Figure 1: Peripheral smear showing marked aniso-poikilocytosis with schistocytes.
Exact pathogenesis of CR-MAHA is not known, however cancer related bone marrow necrosis and micro embolism has been postulated. Pro-coagulants and tumor related factors as well as lysis by-products have been implicated in causation [5]. A decrease in level of ADAMTS13 has also been demonstrated in CR-MAHA cases [6]. Index case had diffuse bone marrow involvement but no significant necrosis of marrow was noticed. CR-MAHA has been shown response to the treatment of primary malignancy. For usual MAHA, steroid, Rituximab, immunoglobulin and plasmapheresis have been noted to be beneficial [7]. Index case was treated with steroid and later on Immunoglobulin was administered as well. Fear of Rituximab induced immune suppression in post chemotherapy setting precluded its use. He showed short lasting partial response only.

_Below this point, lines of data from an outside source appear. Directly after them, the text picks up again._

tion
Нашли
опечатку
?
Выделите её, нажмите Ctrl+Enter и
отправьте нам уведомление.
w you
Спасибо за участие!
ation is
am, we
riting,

Cancer related MAHA [CR-MAHA] is usually associated with aggressive course of disease. For even stage IV malignancy, occurrence of MAHA has been found to be predictor of worse prognosis in comparison to no MAHA cases [8]. Most of CR-MAHA cases die within few weeks, majority with infection as final insult [3,4,6]. Index case also developed rapid downhill course post CR-MAHA and died within 6 weeks of diagnosis.
CR-MAHA is an uncommon para-neoplastic syndrome with rapidly fatal outcome. Its association with carcinoma stomach and specially signet ring cell variant confer a worse prognosis. Aggressive tumor control is possibly the most effective treatment for CR-MAHA as well.